SOURCE EXTRACT
—————

# Big Question-Maybe dumb question



## demon seed (Jun 24, 2018)

Are all Jujutsu styles samurai in origin? Didn't Japan have fighting styles that the average citizen practiced? Did any survive to today?
Thank you.


----------



## BrendanF (Jun 24, 2018)

There are no dumb questions! (if put properly..)

What you're asking is quite a nuanced question - I'm sure Chris Parker will provide a detailed response that will clarify mine further.  'Jujutsu' schools evolved from earlier systems of battlefield grappling; typically not named jujutsu - yawara, kumiuchi, koshi no mawari, torite and other terms were typically used in these older schools to describe their grappling, which usually involved jujutsu type techniques accounting for the wearing of armour and the use of weapons.  In that sense yes, jujutsu styles are 'samurai' in origin, however 'samurai' shouldn't be thought of as an homogenous group, aside from 'the rest'.  There were samurai who were farmers, bureacrats, 'police'.. and everything in between.  Some early 'jujutsu' type systems which still survive are known as 'farmer' systems.

As I just mentioned.. several koryu jujutsu schools survive today - perhaps visit Martial Arts of Japan: Koryu.com for some background.  Some of the older systems are Takenouchi ryu (generally considered the oldest still surviving), Shosho ryu, Araki ryu, Yagyu Shingan ryu and a few others:

Takenouchi ryu






Yagyu Shingan ryu






Araki ryu






As you can see there is an emphasis on weapons, and deeper stances, due to the use of armour.  Later jujutsu systems evolved through the 'peaceful' Edo period to reflect a more unarmoured self defense focus, still often incorporating the use of weapons, but moving away from the battlefield focus of the earlier systems toward smaller, concealed weapons; kodachi, tessen and others are often trained more in the later schools.  Examples of these types of systems which survive are Tenjin Shinyo ryu, Shindo Yoshin ryu and Daito ryu.

Tenjin Shinyo ryu (one of the sources of Judo)






Daito ryu (source of Aikido)






I hope this helps!


----------

—————

MATERIALS PROVIDED
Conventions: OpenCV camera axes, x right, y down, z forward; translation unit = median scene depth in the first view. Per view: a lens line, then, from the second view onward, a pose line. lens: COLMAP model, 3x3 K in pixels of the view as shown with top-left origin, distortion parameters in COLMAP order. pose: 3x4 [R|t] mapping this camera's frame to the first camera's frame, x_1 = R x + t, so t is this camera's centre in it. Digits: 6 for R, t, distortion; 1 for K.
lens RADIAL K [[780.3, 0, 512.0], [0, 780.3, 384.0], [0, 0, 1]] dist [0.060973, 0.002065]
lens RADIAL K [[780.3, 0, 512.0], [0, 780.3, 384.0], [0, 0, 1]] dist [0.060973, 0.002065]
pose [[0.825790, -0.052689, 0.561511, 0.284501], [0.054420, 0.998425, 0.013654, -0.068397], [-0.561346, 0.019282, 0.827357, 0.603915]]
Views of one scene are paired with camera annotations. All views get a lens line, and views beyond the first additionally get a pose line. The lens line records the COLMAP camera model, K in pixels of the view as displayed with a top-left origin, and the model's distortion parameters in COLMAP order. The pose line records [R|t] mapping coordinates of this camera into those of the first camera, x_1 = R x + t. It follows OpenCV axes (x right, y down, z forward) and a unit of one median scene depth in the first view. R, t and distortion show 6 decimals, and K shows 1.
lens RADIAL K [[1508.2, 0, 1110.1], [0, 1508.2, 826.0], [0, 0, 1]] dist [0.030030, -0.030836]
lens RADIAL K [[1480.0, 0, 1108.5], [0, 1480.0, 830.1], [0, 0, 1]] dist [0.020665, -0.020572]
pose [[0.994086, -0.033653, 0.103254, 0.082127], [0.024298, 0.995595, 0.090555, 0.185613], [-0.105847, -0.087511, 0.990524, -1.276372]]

—————

ACTIONS TO TAKE
1. In the jujutsu forum thread, which school is described as generally considered the oldest still surviving?
2. Transcribe the lines of the records from the start of the records through the line containing "0.019282, 0.827357, 0.603915]]", inclusive.
The jujutsu forum thread and the records bear no relation to one another.

ANSWERS TO EACH TASK
1. Takenouchi ryu

2.
Conventions: OpenCV camera axes, x right, y down, z forward; translation unit = median scene depth in the first view. Per view: a lens line, then, from the second view onward, a pose line. lens: COLMAP model, 3x3 K in pixels of the view as shown with top-left origin, distortion parameters in COLMAP order. pose: 3x4 [R|t] mapping this camera's frame to the first camera's frame, x_1 = R x + t, so t is this camera's centre in it. Digits: 6 for R, t, distortion; 1 for K.
lens RADIAL K [[780.3, 0, 512.0], [0, 780.3, 384.0], [0, 0, 1]] dist [0.060973, 0.002065]
lens RADIAL K [[780.3, 0, 512.0], [0, 780.3, 384.0], [0, 0, 1]] dist [0.060973, 0.002065]
pose [[0.825790, -0.052689, 0.561511, 0.284501], [0.054420, 0.998425, 0.013654, -0.068397], [-0.561346, 0.019282, 0.827357, 0.603915]]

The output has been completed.